Senin, 06 November 2017

MENIKAHI KEBENCIAN

http://oketekno.com/hiburan/tag/song-joong-ki/page/7/

Menikahimu adalah menikahi kebencian, ibarat diri dikuntit matahari. Tergepar-gepar, kepanasan. Ada bara luka dalam hatimu, menganga, semakin menganga tersapu angin, merintih lalu terkapar, kelelahan. Dan sampai kapan kita mampu bertahan? Sedangkan rembulan enggan keluar, batinnya masih menyenbunyikan luka hati yang terus menjelma menjadi dendam. Andaikan aku bisa menghindar ketika kita bertemu di kota kesedihan. Namun kau menamparku dengan hatimu yang kelu. Keras sampai pilu. Dan sejak malam dikota kesedihan itu mulutmu yang lebih pantas disebut serigala selalu membual. Kau terus menyumpahi waktu. Kenapa peluang waktu bisa mempertemukan kita dikota kesedihan yang masih menyimpan dendam?
“Hahaha…waktu itu seperti dadu.” Mulutmu menyeringai dengan kaki-kaki kurusmu berdiri mengangkangiku. Sombong bagai Firaun. Menantangku.
“Maksudmu?”
“Bertemu kau hanya kebencian tak tertahankan. Kau membawa sial dengan segudang dan seisinya. Terkadang berada dilevel-level angka satu dan setersunya.” Telunjukmu yang bagai duri tanjang mengancamku. Matamu bagai elang siap menerkamku. Begitu kecewanya kau denganku, menabur genderang perang dikota kesedihan. Bibirmu yang kemarin terlihat ranum, basah, berubah menjadi buah pare yang bergelantungan, pahit seperti kalimat-kalimat yang kau ucapkan.
“Sial tak selamanya sial, dan benci belum tentu benci. Terkadang dibalik kebencian ada sampah cinta yang bisa didaur ulang.”

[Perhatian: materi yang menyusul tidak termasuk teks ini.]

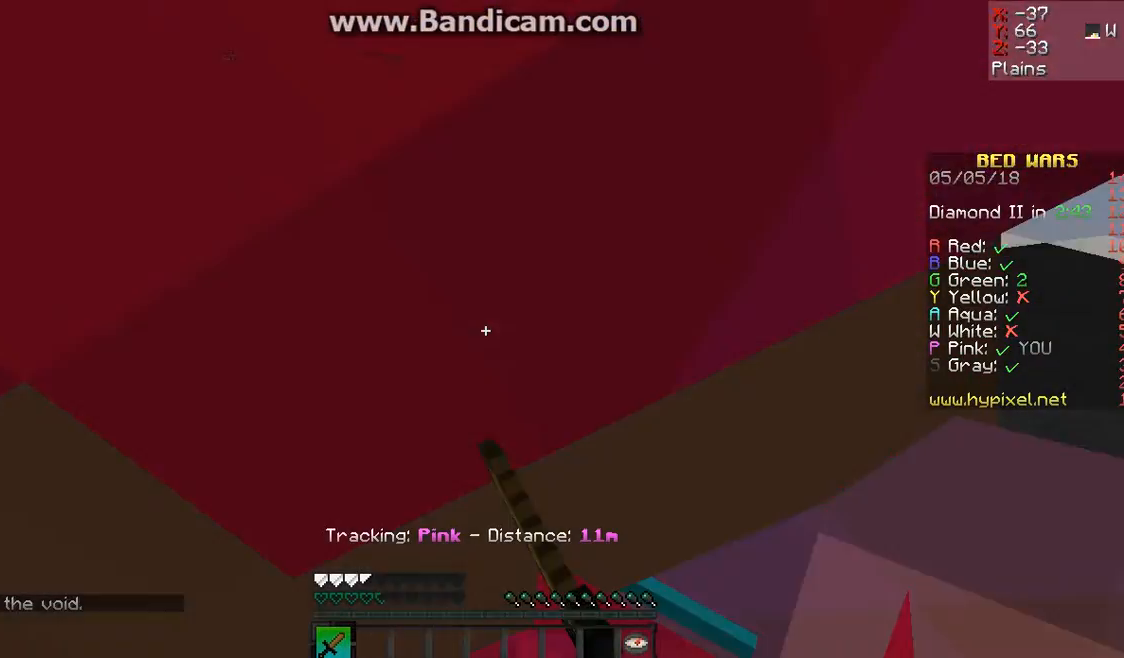
{"keys": ["s"], "mouse": ["left"], "events": [[233, "w", "up"], [333, "s", "down"], [400, "mouse_left", "up"], [467, "mouse_left", "down"]]}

“Cieh…” kau meludah dengan riak-riakmu yang kental serta melecehkan.
“Tuhan menciptakan benci adalah untuk kebencian bukan untuk cinta.” Katamu perlahan dengan bibir yang kau encepkan, sewot. Meski kalimatmu ada kesalahan namun juga bisa dibenarkan. Manusia dengan kebencian adalah berbanding lurus dengan cinta.

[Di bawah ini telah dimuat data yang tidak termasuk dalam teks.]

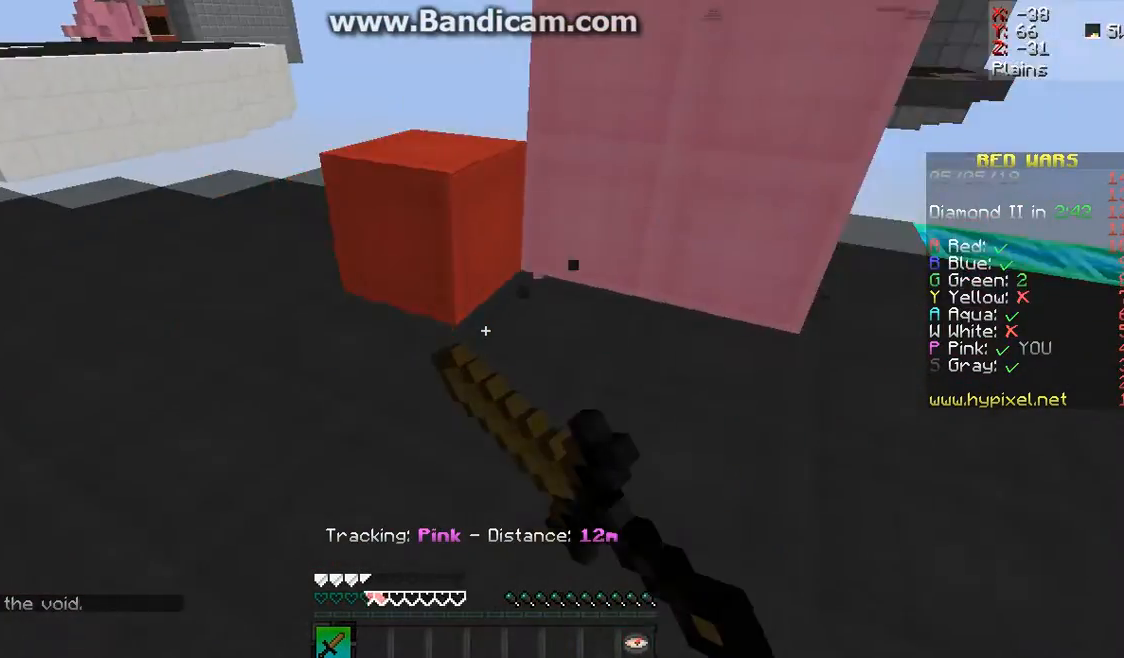
{"keys": ["space", "w"], "mouse": []}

“Bisakah kebencian itu kau redam? Kita ini sudah bertemu dalam kota kesedihan kenapa masih kau tambahi dengan kebencian. Tenagamu akan bercerai berai lalu kau akan terkulai lemas oleh kekecewaan.”
“Tahu apa kau tentang benci?”
“Tentu saja, tahu lebih dalam dari hatimu yang hanya bisa membenciku.”
“Aneh.”
“Oh iya, sudah sejak dalam pikiran jika aku aneh.”
“Kenapa kau masih mendekatiku?”
“Karena nenek sihir pernah mengutuk ketika sepasang kekasih yang baru saja berikrar untuk membangun bahtera hidup bersama dengan orang paling dicintainya, tiba-tiba cinta yang bersemayam dalam hati sang perempuan dicuri dan dibawa lari oleh Gendruwo, dan pada kota kesedihanlah cinta bisa diketemukan.”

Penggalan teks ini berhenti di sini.